Salesforce > BigQuery encoding problem

  • Is this your first time deploying Airbyte?: Yes
  • OS Version / Instance: debian 11
  • Memory / Disk: 100Go
  • Deployment: Docker
  • Airbyte Version: 0.39.1-alpha
  • Source name/version: Salesforce 1.0.9
  • Destination name/version: BigQuery 1.1.6
  • Step: The issue is happening during sync
  • Description:
    I have troubles with text encoding.
    First, I made a connection, Salesforce to BQ, and everything worked nicely.
    Unfortunately, I deleted this connection, and I had to replicate it. But now, special characters are a mess.
    Besides, for the same original text (for example : “Vente à venir court terme”), the recorded data in BigQuery can vary (“Vente à venir court terme”, “Vente àvenir court terme”).

@data-evs did you upgrade Airbyte or any connector (Salesforce/bq) after deleting the connection? Can you check the raw tables records to see if the text is correct coming from salesforce?

Hi @marcosmarxm, I don’t think the connector or Airbyte was updated.
I’ve checked the raw tables, and the text is not correct.

Hello, looks Salesforce connector doesn’t a decoding from the record received.
See here https://github.com/airbytehq/airbyte/blob/612ade9238415cc91ff5f99b104ea4856f76227c/airbyte-integrations/connectors/source-salesforce/source_salesforce/streams.py#L51-L66

Can you check what is the encoding in Salesforce your account is using?

Looking a bit further, the problem affect only one table (Task). In an other table (Event) from the same connection, the encoding is right!

In the log, I found this: “2022-07-15 17:00:15 source > Could not decode chunk. Falling back to ISO-8859-1 encoding. Error: ‘utf-8’ codec can’t decode byte 0xc3 in position 10095: unexpected end of data”

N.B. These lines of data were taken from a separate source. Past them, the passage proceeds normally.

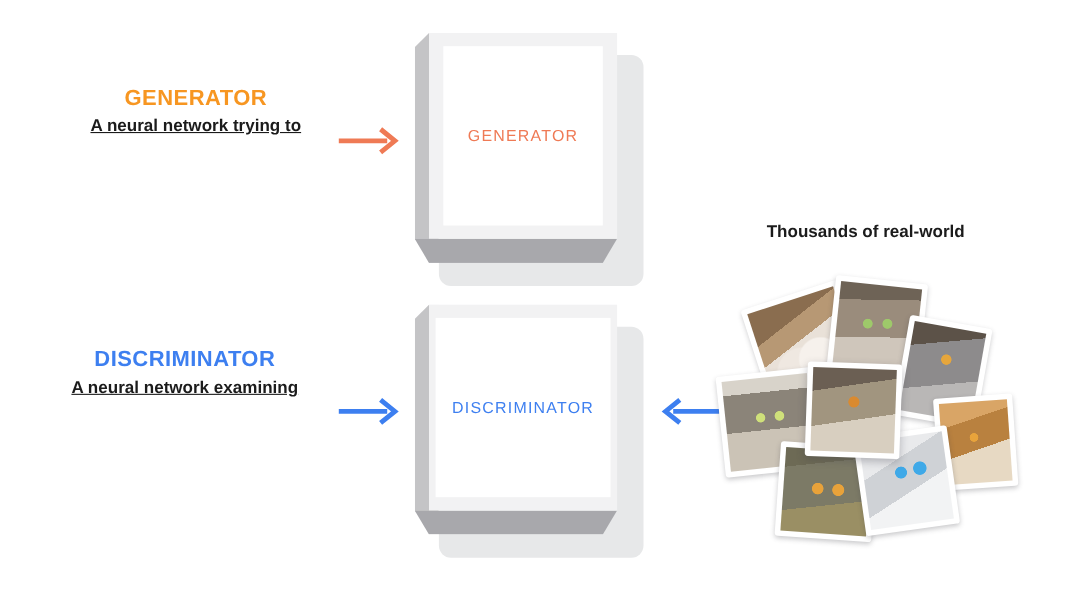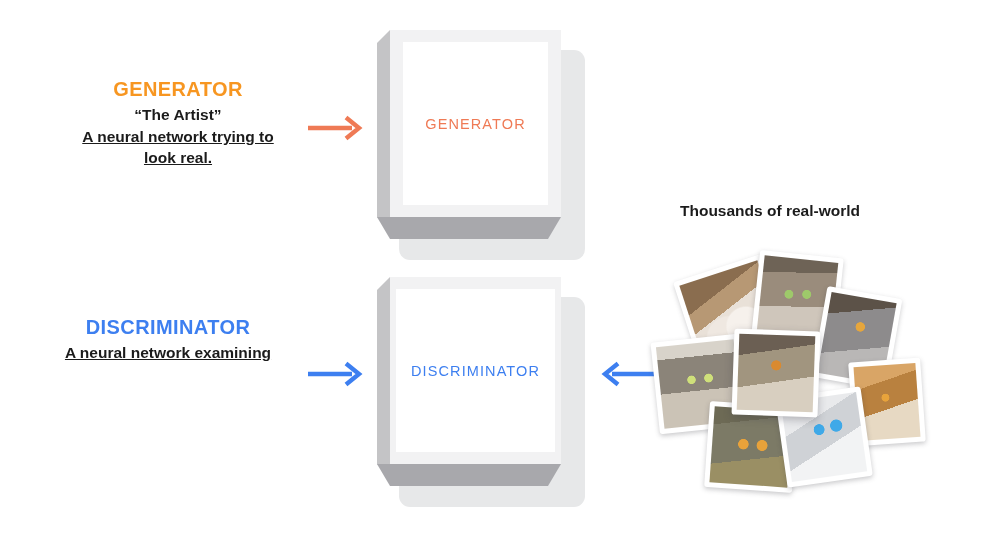"“The Artist”" p.tb-sub { html: <p>“The Artist”</p> -> none }
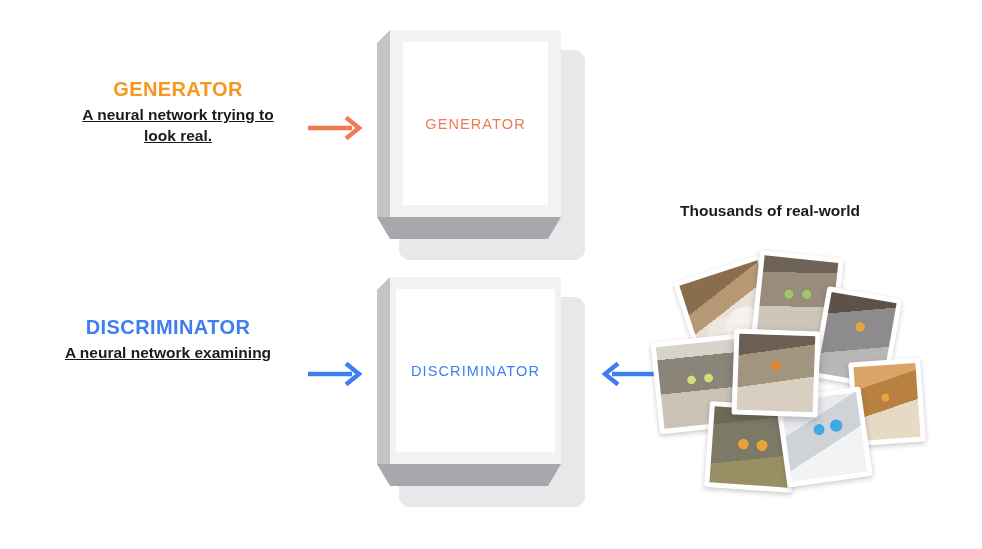"look real." p.tb-body { html: <p>look real.</p> -> none }
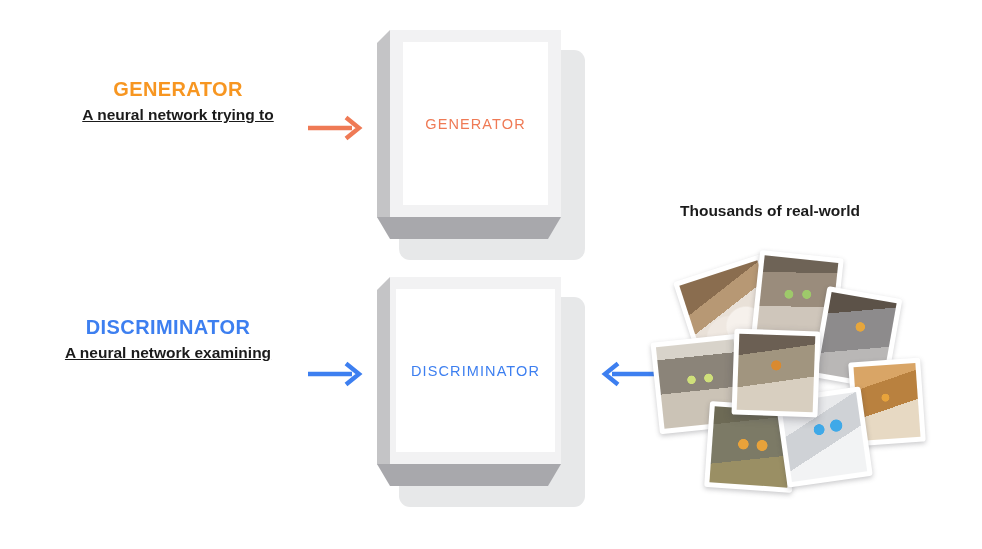"Thousands of real-world" #dataset-caption { left: 680px -> 662px; text-align: none -> center }
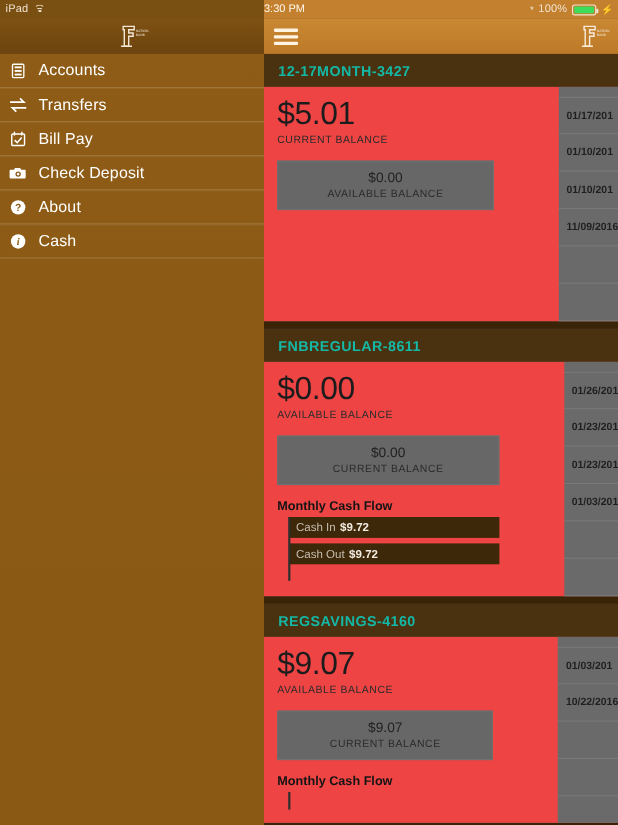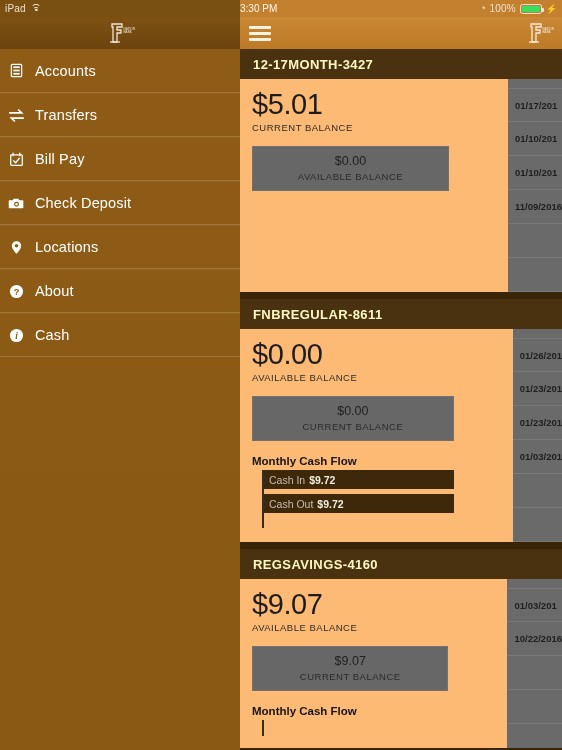"Accounts" .side-item { height: 44px -> 31px }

It seems related to this topic : Problem in salesforce chunk decoding

1 Like

This should be corrected in latest version. Can you upgrade the connector to latest and try the sync again?

I did, but the problem is still there. When I reset the data, everything’s corrupted. But, new syncs are alright. It looks like there is one character in the SF data that the connector dislike, and it ruins the whole batch of data in the sync. But for the updates, there’s no problem.

Hi.
I am the author of the following issue.

What is the status of this issue?

There is an issue open in Github to fix it: https://github.com/airbytehq/airbyte/issues/14659 Any updates I’ll return to you.

Hello the version of Salesforce connector 1.0.25 solves the issue, can you try it?